ACTIVITY :: Give again, word for word, every line in the entries below from the line with "X154914600Y-96335900D01*" up to and including the line with "X152044400Y-93573214D01*", and no other line.
*** Opening of RECORD SET ***
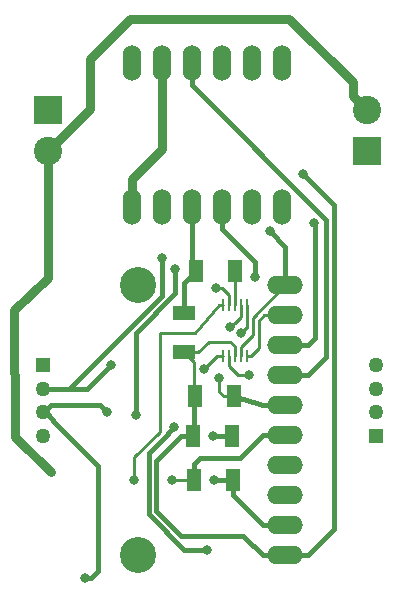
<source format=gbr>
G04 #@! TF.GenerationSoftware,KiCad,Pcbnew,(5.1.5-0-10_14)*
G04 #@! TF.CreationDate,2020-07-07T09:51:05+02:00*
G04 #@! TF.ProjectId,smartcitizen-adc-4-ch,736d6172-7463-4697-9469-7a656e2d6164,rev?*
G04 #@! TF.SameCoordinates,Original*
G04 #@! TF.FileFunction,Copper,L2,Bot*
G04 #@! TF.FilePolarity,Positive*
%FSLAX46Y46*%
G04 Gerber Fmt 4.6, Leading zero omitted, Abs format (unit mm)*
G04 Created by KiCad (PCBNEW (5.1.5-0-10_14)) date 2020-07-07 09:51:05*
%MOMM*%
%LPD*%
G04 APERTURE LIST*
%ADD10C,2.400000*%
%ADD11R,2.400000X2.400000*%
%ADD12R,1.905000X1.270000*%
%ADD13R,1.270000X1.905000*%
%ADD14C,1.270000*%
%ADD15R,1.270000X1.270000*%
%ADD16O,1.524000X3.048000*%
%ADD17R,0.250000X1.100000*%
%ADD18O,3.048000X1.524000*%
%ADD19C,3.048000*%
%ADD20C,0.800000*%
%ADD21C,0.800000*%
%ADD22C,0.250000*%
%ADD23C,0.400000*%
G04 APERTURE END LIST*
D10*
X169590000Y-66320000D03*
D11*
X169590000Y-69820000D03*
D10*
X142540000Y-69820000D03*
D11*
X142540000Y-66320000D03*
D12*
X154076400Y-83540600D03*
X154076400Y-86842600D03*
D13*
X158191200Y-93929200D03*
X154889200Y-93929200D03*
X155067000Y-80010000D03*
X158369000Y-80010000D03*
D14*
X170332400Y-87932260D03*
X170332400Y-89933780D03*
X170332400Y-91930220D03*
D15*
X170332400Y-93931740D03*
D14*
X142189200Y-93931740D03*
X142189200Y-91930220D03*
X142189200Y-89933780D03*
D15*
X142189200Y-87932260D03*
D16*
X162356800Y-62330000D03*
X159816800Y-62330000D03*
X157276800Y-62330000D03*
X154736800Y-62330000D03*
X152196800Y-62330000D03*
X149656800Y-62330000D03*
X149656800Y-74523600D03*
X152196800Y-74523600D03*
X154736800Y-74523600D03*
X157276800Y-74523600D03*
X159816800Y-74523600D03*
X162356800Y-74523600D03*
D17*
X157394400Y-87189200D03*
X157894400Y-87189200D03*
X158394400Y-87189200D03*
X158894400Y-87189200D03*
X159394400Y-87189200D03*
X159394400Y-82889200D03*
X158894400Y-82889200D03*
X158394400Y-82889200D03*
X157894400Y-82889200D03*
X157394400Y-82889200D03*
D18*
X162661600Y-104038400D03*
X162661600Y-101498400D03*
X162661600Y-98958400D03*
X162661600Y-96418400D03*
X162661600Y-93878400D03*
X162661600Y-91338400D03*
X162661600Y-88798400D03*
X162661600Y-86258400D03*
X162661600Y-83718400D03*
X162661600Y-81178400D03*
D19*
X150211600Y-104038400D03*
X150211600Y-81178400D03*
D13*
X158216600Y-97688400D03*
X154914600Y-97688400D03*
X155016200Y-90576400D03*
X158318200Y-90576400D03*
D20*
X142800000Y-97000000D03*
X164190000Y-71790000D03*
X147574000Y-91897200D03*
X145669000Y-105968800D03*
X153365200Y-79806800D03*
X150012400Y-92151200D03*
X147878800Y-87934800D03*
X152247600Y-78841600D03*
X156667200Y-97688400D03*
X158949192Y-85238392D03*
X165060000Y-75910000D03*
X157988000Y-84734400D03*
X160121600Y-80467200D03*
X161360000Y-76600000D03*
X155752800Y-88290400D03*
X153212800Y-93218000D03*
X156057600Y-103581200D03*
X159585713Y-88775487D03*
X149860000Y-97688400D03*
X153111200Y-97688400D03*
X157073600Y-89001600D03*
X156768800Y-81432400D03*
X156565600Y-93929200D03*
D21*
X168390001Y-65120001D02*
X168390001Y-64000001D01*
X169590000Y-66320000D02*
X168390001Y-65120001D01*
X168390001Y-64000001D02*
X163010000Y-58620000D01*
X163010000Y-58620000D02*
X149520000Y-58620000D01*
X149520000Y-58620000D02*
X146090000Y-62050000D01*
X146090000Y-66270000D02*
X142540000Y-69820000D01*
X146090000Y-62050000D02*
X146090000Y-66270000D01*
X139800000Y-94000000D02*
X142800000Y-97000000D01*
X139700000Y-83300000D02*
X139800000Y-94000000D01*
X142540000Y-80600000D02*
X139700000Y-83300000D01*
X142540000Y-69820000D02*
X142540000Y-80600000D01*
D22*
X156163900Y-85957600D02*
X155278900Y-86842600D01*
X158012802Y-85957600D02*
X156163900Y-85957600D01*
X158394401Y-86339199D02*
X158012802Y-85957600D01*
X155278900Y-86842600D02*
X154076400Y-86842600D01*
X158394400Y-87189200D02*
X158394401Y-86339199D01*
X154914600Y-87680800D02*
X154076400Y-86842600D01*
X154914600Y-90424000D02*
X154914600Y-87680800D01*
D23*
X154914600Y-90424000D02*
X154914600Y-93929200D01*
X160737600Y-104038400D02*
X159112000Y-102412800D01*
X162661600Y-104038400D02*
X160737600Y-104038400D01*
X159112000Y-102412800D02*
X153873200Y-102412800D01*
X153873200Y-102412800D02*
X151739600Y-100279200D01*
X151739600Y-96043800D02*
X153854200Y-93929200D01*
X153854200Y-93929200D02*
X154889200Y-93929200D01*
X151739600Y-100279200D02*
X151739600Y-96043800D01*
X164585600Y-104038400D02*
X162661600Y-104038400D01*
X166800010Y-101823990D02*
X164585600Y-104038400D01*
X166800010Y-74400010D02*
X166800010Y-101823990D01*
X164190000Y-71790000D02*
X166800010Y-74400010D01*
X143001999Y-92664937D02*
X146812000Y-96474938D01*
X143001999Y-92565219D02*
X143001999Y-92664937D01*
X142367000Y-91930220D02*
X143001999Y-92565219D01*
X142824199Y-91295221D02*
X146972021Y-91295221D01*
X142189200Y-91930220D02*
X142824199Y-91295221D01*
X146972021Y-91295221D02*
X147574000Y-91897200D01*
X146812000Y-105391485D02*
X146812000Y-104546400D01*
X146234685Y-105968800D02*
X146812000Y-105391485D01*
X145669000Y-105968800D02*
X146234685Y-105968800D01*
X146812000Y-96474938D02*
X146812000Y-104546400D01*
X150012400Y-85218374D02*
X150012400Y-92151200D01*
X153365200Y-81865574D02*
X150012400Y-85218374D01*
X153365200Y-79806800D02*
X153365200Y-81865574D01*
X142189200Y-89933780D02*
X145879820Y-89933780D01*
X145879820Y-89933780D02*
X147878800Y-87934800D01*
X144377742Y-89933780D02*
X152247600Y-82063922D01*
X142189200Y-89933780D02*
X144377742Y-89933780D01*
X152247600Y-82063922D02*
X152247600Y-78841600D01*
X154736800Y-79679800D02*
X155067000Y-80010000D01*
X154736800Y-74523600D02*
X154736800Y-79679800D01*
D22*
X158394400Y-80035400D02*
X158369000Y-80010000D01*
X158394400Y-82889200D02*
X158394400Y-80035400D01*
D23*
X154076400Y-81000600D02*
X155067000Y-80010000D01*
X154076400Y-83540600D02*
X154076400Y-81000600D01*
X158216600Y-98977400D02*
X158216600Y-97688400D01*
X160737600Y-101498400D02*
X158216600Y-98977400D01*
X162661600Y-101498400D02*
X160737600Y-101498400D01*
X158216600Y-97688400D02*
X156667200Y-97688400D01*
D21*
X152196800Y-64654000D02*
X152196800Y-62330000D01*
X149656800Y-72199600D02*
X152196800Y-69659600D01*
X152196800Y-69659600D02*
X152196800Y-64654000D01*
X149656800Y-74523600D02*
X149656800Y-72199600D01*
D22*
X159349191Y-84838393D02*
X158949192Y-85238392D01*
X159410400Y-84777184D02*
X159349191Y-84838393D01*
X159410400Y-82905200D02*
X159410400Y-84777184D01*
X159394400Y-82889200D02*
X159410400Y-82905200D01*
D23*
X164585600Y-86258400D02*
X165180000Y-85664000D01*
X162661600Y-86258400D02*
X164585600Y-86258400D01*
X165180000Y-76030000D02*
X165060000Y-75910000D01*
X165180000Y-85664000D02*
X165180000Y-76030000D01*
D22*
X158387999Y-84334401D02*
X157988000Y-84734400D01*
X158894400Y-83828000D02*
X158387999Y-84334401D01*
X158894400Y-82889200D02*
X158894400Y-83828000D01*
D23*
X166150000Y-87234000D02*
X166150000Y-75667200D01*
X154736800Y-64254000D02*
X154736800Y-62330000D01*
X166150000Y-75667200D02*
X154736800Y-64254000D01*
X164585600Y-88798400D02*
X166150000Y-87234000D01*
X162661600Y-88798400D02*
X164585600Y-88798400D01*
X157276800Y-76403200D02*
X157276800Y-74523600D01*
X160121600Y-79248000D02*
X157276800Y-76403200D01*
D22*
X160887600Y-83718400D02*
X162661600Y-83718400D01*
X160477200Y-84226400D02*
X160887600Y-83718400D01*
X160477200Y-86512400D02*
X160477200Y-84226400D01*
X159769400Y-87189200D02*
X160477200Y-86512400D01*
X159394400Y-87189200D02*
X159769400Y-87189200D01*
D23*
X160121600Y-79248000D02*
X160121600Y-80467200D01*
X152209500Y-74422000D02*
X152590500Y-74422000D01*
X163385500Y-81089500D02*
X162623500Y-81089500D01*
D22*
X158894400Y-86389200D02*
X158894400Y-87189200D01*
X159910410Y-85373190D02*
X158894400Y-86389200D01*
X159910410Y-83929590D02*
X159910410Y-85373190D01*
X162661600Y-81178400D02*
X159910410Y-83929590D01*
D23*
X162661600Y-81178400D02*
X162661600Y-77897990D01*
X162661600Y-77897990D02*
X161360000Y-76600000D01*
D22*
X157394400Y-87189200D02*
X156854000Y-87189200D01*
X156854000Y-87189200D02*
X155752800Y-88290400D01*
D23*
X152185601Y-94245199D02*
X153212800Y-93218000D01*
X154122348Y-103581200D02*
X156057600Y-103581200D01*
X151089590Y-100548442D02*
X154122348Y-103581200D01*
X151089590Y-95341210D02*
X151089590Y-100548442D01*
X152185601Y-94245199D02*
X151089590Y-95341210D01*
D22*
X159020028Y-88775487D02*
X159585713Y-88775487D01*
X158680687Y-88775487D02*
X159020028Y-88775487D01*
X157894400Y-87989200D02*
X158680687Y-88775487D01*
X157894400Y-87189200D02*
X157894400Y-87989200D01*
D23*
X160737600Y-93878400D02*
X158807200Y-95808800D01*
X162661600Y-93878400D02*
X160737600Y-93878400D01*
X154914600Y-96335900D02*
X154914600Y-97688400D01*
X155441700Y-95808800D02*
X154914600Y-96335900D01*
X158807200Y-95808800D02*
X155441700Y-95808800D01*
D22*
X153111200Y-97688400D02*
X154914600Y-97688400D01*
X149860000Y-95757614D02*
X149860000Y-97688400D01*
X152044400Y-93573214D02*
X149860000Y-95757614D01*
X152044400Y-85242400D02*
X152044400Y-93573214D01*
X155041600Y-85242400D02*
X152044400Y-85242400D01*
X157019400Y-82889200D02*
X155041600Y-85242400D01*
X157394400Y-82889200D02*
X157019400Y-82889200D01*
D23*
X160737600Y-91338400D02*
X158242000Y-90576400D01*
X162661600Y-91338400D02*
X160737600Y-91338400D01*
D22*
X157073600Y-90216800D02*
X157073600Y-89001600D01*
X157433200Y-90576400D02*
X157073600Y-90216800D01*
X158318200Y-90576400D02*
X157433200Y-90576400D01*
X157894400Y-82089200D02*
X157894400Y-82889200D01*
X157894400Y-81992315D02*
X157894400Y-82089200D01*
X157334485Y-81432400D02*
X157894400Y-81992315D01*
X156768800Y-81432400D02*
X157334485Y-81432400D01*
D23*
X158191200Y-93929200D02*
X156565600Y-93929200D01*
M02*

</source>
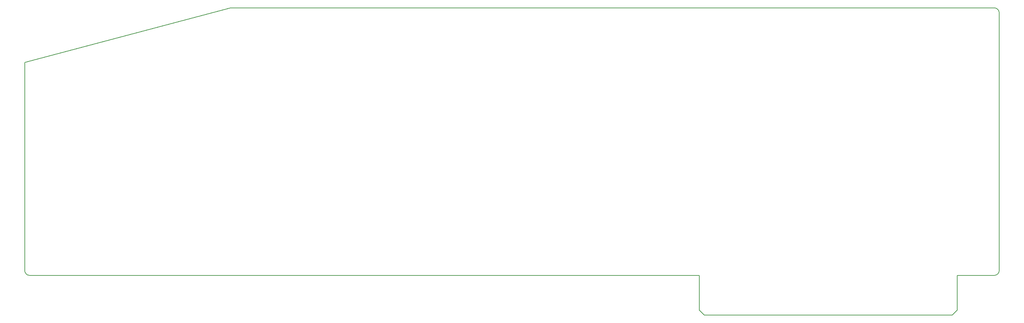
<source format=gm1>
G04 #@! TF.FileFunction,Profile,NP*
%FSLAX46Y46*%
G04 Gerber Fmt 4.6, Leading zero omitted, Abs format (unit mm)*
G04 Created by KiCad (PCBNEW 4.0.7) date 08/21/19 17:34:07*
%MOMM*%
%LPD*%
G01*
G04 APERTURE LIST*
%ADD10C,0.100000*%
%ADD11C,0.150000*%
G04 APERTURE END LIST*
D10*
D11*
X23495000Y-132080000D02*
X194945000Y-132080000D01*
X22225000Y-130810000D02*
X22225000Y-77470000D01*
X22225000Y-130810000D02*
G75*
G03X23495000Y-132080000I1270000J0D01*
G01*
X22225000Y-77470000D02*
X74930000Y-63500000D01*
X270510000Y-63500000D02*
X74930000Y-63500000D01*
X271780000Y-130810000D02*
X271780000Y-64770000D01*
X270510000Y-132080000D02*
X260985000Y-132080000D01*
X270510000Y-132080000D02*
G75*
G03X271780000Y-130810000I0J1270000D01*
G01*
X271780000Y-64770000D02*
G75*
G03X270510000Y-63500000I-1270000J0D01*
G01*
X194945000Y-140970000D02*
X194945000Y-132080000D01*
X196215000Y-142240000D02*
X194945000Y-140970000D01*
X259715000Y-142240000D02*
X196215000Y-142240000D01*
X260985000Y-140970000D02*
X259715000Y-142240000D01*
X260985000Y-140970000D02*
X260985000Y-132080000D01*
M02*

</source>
*** Close of RECORD SET ***
RESPONSE ::
X154914600Y-96335900D01*
X158807200Y-95808800D02*
X155441700Y-95808800D01*
D22*
X153111200Y-97688400D02*
X154914600Y-97688400D01*
X149860000Y-95757614D02*
X149860000Y-97688400D01*
X152044400Y-93573214D02*
X149860000Y-95757614D01*
X152044400Y-85242400D02*
X152044400Y-93573214D01*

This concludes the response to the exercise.